Gladiators, not even worth good punch line, ought to move
September 27, 2007 - 9:00 pm
This is what it must feel like for David Letterman when a president’s term ends or no more rehab centers are willing to admit Britney Spears. Comedy becomes tougher to generate.
What was once always good for laughs instead converts to old, tired, useless dribble.
Speaking of the Gladiators …
Embarrassing long ago morphed into pathetic for how absentee owner Jim Ferraro runs his Arena Football League franchise, which earlier this month hired its fourth head coach in five years and is searching for its fourth general manager since the team relocated from New Jersey in 2002.
Sam Jankovich recently departed that post after one season, with Ferraro calling the move “a mutual decision.” Either that, or Jankovich finally accepted the mutually popular opinion Ferraro has no idea what he’s doing.
“What you need there is definitely local ownership,” Jankovich said this week. “People who can get things done in that town, who know other people that can get things done in terms of sponsorship and marketing.”
Offering a large stake in the team to one or several local parties with sufficient capital and connections would be the intelligent thing for Ferraro to do, which means we’re counting on it happening just after an expansive shopping center is built in the middle of Red Rock Canyon.
In fact, whispers around AFL circles insist Ferraro (who couldn’t be reached for sensible comment or screaming match Wednesday) wants to move his team again, this time to Cleveland. It makes sense for him on several fronts: First, Ferraro then would have to not travel only 1,086 miles from Florida to miss home games instead of the 2,185 he often didn’t trek here.
Second, the farther Ferraro is from Las Vegas, the more distance he could create from that $56,000 — and climbing — unpaid bill he owes the Thomas & Mack Center when he moved games last season to the Orleans Arena, where officials have their own contract with the owner and understandably are concerned they’re dealing with a weird bird.
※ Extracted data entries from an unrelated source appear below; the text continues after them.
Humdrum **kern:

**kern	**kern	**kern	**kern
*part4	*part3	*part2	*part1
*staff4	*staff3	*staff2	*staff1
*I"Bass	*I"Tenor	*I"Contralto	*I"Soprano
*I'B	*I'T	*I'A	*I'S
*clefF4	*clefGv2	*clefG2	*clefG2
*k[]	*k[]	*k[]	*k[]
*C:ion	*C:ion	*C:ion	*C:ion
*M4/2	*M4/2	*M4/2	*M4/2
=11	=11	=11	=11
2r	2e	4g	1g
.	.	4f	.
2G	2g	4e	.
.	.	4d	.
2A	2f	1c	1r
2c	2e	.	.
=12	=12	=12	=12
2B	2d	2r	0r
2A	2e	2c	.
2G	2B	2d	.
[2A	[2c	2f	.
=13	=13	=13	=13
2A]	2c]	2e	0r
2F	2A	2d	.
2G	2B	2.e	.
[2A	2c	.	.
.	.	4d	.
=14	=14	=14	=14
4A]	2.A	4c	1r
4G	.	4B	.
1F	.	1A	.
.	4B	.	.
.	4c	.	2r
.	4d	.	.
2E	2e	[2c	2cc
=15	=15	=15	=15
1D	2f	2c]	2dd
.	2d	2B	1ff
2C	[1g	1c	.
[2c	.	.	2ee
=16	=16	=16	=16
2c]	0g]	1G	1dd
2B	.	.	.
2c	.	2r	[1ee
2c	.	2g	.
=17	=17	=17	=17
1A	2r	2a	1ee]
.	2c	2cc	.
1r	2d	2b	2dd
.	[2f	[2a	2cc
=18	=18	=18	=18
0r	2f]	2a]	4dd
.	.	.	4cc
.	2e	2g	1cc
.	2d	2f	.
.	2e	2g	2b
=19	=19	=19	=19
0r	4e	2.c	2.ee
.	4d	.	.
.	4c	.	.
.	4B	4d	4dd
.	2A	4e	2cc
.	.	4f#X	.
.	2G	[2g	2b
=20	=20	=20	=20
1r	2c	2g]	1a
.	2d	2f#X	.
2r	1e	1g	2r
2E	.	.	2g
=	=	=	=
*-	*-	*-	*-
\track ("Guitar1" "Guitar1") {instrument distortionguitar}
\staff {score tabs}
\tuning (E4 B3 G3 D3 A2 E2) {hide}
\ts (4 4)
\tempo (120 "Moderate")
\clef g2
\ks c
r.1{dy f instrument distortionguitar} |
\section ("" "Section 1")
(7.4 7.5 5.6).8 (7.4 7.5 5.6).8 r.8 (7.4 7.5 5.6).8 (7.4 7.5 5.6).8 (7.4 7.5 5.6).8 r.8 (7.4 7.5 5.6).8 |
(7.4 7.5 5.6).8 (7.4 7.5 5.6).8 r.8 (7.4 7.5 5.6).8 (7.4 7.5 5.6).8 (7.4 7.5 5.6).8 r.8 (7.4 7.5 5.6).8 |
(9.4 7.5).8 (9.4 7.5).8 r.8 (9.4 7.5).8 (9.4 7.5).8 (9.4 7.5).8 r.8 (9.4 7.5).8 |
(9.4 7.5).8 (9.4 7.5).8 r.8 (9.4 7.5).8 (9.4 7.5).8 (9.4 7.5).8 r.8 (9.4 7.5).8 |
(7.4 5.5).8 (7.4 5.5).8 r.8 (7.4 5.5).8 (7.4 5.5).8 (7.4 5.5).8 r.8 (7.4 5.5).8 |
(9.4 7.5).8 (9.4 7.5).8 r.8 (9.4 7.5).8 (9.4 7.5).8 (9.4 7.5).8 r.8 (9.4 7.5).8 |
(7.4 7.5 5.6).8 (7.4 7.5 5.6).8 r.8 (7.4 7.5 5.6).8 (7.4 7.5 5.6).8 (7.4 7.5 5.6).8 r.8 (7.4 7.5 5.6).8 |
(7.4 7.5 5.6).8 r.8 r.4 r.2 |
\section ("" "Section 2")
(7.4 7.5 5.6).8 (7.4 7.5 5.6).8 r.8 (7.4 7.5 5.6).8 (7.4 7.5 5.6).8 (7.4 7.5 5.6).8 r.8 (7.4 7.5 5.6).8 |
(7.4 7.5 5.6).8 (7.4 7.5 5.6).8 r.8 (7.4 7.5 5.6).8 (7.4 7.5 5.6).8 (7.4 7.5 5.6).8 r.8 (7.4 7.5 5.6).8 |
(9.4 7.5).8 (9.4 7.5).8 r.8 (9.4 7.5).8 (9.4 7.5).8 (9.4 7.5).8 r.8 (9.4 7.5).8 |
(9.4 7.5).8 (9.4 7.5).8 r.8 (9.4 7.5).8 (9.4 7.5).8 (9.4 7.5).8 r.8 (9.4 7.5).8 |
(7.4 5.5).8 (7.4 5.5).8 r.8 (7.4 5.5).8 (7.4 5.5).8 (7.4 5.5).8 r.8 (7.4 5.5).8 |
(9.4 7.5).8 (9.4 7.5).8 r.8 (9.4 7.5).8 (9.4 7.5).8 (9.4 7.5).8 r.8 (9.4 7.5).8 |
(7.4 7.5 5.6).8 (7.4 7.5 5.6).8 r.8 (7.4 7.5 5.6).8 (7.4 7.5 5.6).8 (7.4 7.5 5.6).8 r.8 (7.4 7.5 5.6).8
Third, it might explain why the team’s local offices are more vacant of breathing souls than a cemetery and its official Web site last was updated with fresh news in June.
Which, you have to figure, makes new coach Mike Wilpolt feel all warm and fuzzy and welcome.
“The league is concerned with the performance of the Gladiators,” said Chris McCloskey, senior vice president of communications for the AFL. “Not necessarily on the field, because that’s strictly competition. More off the field.
“The Gladiators’ (situation) is something we’ll be addressing in the next few weeks. But we continue to believe Las Vegas is a very good market for us.”
An AFL Board of Directors meeting is scheduled next month in Chicago, when any league owner worth his fat wallet politely but firmly should suggest Ferraro seek local partners in Las Vegas or — better yet — sell the team outright to someone who can find the Orleans from the airport without directions.
Fact is, Ferraro would need a three-fourths majority vote of his peers to again relocate, not likely given how fond rich owners are of this city as an AFL destination and the fact they already allowed him to move once.
Selling is an option. The going rate for an AFL team is $20 million. Might I suggest until a casino or other large corporation decides it would be fun to dabble in the AFL business and Ferraro tires of playing the role of pro sports owner and finds a new toy to occupy his time, all those remaining diehard Gladiators fans begin collecting donations.
I know you’re out there and have the two e-mails to prove it.
“I met with (Ferraro) on numerous occasions and discussed all the issues people are concerned about,” said Wilpolt, a finalist for the head coaching job three years ago who amazingly wanted to pursue it again. “Jim has made a commitment financially to hire me and to allow me to spend the money to hire a staff of very good AFL coaches, a commitment that they haven’t made in the past.
“I believe it will work.”
Wilpolt seems like a nice fellow and certainly has capable AFL credentials, but excuse us for not embracing his optimism.
What was once funny became stupid the minute it nearly took both hands to count the number of coaches and general managers Ferraro has run through since arriving here.
This stinks. The day we live in a society where such an elevated level of incompetence makes it no longer enjoyable to make fun of Ferraro and the Gladiators, well, what’s the point of going on?